We hammered that point home at every opportunity, to the extent that, when then-FDA Commissioner Scott Gottlieb was asked about nutritional confusion in a 2018 hearing, he had been informed enough about the issue to make his famous “confession”: “An almond doesn’t lactate, I will confess.”
With that acknowledgment we pushed even harder. Through quality submissions to an FDA comment period on the issue, through constant attention to the issue through the media, through tough questions from dairy’s allies in congressional hearings, we helped FDA – and importantly, consumers, who in 2022 drank a lower volume of plant-based beverages than the year before – understand the importance of the issue. We offered our own road map on labeling through a 2019 Citizen’s Petition. And with allies including the American Academy of Pediatrics and the School Nutrition Association, we showed it wasn’t just dairy that cared about consumer confusion – education and health professionals did as well.

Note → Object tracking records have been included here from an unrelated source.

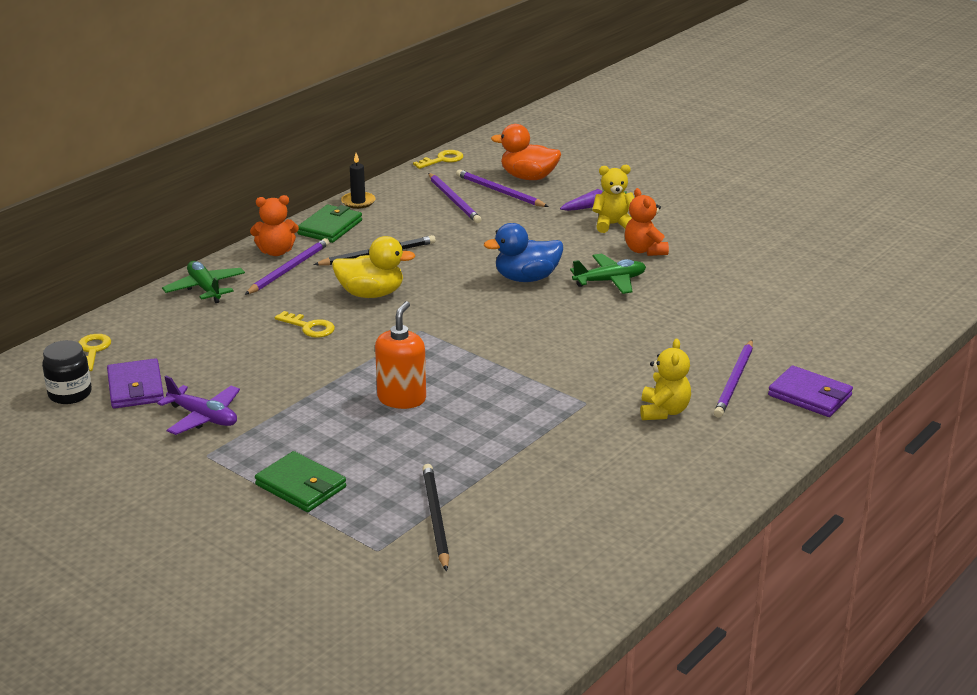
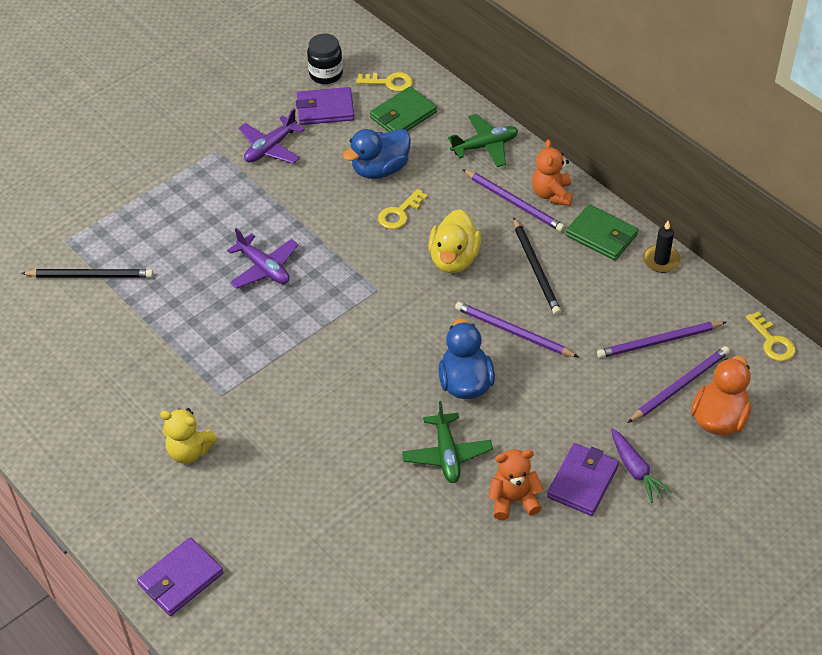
camera: 100 degrees right, 20 degrees up
green wallet [255,451,346,512] -> green wallet moved to [370,87,437,132]
orange soap dispenser [375,301,426,409] -> purple plane [227,228,298,289]
yellow teddy bear [592,165,634,233] -> purple wallet [547,443,619,516]
purple pencil [714,340,753,418] -> purple pencil moved to [455,302,578,357]
none -> blue duck [343,129,411,179]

And that brought us to last week. While FDA clearly wanted to cover over its decades-long failure to enforce existing standards by giving the plant-based folks the ability to use “milk,” the nutrition disclosure recommendations and the acceptance of nutritional confusion as a public health issue are powerful tools with which we can move forward in pursuit of full transparency. First of all, FDA’s concern for the issue adds impetus for what’s now the most promising immediate solution to the problem – congressional passage of the DAIRY PRIDE Act, which would require FDA to enforce milk’s standard of identity in the name of solving the very problem it’s identified.
Second, though FDA guidance is non-binding, as I’ve noted, it’s something industry takes seriously. We will be watching corporate practice on labels – and we won’t accept labeling that ignores FDA’s guidance or clearly attempts to do as little possible to get by. The plant-based industry is built on misinformation, and we expect old habits to die hard. But we’re in a new landscape, and we’ll make sure that consumers gain maximum benefit from the changed regulatory environment by reminding them of the nutritional inferiority of various fake milks.
This journey is far from complete. FDA has opened a comment period on the guidance that’s open until April 24. We have a call to action here that allows you to tell the agency not to backslide on its guidance, and in fact to go further to protect consumers. Momentum is on our side, and it’s gratifying to see an approach we consciously understood nearly a decade ago yield benefits that will only increase.
But it’s not time to let up on the gas, as our work is far from complete. We’ll take what FDA has offered. And we’ll make it even better in the future.